Valentine’s Day is coming. The stores are festooned in red hearts. Every possible retail commodity, from jewelry to automobile tires, has been formatted as a romantic gift guaranteed to please that someone special.

I’ve been interested in love for a long time. I’ve written two books with love in the title, I Love a Cop: What Police Families Need to Know and I Love a Fire Fighter: What the Family Needs to Know; plus the Dot Meyerhoff mystery series featuring a semi-autobiographical divorced protagonist who thinks the time people spend on blind dates looking for love would be better spent shoving sticks under each other’s fingernails.

Call me a slow learner. I’ve been married for 42 years to three different men. (Number three, I’m happy to report, is still going strong after 18).

Love comes in many formats, of which romantic love is the most exciting and the most perishable. There’s also the love of family, love of country, love of fill-in-the-blanks (music, dance, books, artichokes, puppies) and the most challenging of all, love of self.

Relationship is different from love. Relationship needs more than candy and cards. Relationship requires intention, emotional regulation, a judicious amount of compromise, the ability to laugh at oneself, and good luck avoiding catastrophic health problems and financial disasters.

Relationships are often at the center of my work with police families as well as at the core of my mysteries. I hope this goes without saying, but police families are just like the rest of us, only a bit more complicated. Relationships are comprised of three parts: you, me, and us. Police families have four parts: you, me, us, and the job. Each part needs care, attention, and respect. Neglect one and there’s trouble ahead.
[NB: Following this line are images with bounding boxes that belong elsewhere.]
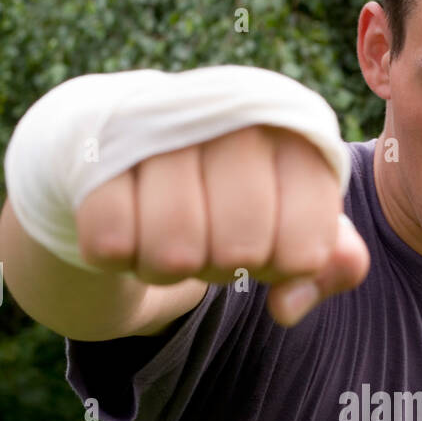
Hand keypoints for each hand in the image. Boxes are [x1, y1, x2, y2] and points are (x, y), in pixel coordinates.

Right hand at [73, 124, 369, 325]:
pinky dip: (117, 254)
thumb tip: (289, 304)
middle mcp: (234, 116)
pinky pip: (110, 242)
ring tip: (167, 233)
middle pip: (240, 252)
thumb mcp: (291, 217)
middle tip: (210, 238)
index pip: (305, 249)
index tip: (269, 241)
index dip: (283, 266)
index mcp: (296, 132)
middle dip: (223, 267)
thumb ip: (325, 260)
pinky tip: (126, 222)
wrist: (130, 137)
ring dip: (166, 267)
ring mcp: (163, 124)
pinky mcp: (95, 145)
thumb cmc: (228, 187)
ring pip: (175, 254)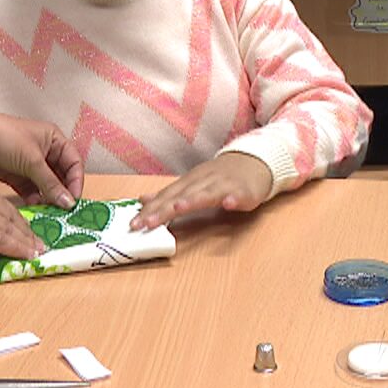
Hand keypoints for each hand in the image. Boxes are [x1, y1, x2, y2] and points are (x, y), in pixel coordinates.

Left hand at [0, 114, 83, 209]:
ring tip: (50, 211)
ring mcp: (31, 166)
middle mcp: (46, 152)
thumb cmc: (5, 138)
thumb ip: (51, 183)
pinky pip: (32, 191)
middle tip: (64, 210)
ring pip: (47, 186)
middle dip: (63, 192)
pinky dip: (35, 199)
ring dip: (49, 198)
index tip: (74, 199)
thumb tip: (69, 202)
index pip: (74, 162)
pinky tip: (35, 207)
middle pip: (62, 176)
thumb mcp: (32, 160)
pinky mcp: (17, 177)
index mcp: (54, 140)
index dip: (77, 180)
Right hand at [0, 168, 44, 257]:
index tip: (23, 227)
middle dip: (24, 229)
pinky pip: (1, 239)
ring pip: (8, 227)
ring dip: (25, 241)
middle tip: (37, 241)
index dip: (14, 217)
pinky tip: (27, 255)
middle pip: (9, 213)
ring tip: (36, 251)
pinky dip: (17, 248)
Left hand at [130, 153, 274, 229]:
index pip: (167, 196)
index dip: (150, 209)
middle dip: (163, 209)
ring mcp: (224, 185)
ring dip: (193, 200)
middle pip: (182, 195)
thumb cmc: (220, 177)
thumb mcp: (192, 184)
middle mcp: (204, 181)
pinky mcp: (244, 191)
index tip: (134, 224)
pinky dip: (233, 199)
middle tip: (146, 223)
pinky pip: (238, 195)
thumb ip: (169, 194)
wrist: (254, 163)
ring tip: (178, 209)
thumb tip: (142, 200)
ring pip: (207, 193)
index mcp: (190, 182)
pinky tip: (228, 205)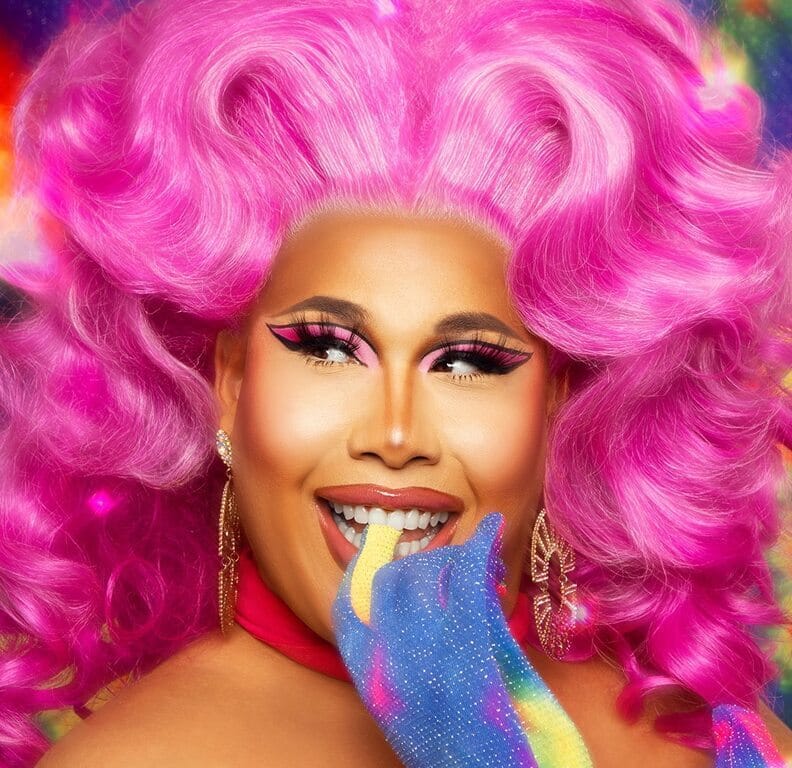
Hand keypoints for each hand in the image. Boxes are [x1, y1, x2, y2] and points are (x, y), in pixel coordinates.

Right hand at [332, 512, 591, 767]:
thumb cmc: (470, 755)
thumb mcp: (417, 712)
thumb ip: (406, 660)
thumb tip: (420, 599)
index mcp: (371, 686)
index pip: (346, 610)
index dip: (360, 571)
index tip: (378, 544)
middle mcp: (389, 667)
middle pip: (395, 581)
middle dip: (426, 562)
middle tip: (459, 563)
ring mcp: (425, 657)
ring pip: (433, 573)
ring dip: (460, 557)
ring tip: (488, 567)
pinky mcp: (469, 653)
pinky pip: (467, 578)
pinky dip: (481, 546)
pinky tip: (494, 531)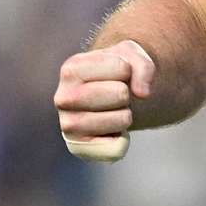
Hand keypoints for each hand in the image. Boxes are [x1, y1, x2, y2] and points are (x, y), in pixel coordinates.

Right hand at [54, 40, 155, 161]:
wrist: (106, 99)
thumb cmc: (115, 73)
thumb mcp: (131, 56)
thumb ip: (142, 65)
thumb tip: (142, 93)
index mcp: (71, 69)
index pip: (122, 68)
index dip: (128, 70)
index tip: (116, 74)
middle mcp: (63, 98)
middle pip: (121, 94)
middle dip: (126, 93)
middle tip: (114, 96)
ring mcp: (68, 126)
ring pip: (123, 120)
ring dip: (126, 116)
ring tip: (110, 111)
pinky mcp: (79, 149)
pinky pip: (118, 148)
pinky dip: (123, 139)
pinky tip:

Marriage and family life are never easy to sustain, regardless of what you or your mate do for a living. There are times, I am sure, when we are all amazed at how two or more separate human beings with different backgrounds, values, communication styles, and biological and sexual needs can form an enduring partnership. Even those of us who are partnered with someone quite like ourselves recognize we have many irreconcilable differences.

What we bring into our adult relationships from our families of origin and our cultural conditioning in terms of expectations, attitudes, self-esteem, needs, and interpersonal skills is as important an influence on family life as is the work we do. It is true that habits learned at work, particularly police work, can be hazardous to relationships. The skills needed to be a good street cop are frequently at odds with the skills needed to be a good spouse, lover or parent, as are the culture of hyper-masculinity, rugged individualism and the constant exposure to negativity, both on the street and in the organization.

Gottman’s essential advice for boosting positivity in relationships is to respond when your partner makes a bid, obvious or subtle, for your attention. Avoid interactions that are contemptuous, critical, or defensive, and avoid stonewalling (withdrawing physically or emotionally) during a conflict.

One way to think about a relationship is to visualize it as a bank account. When you’re running low on funds with more withdrawals (negative interactions) than deposits (positive interactions), then each successive conflict brings you closer to bankruptcy. All couples fight. But when you make sure there’s a continuous supply of money (positivity) on deposit, the occasional withdrawal won’t break the bank.

I wish all my readers a happy Valentine’s Day, every day of the year.

Chapman, Gary (1995) The Five Love Languages: The Secret to Love that Lasts, Northfield Publishing, Chicago

Gottman, John (1999) The Seven Principles for Making Marriage Work. Crown, New York

Kirschman, E. (2015) Burying Ben: A Dot Meyerhoff Mystery. Oceanview. Sarasota, Florida.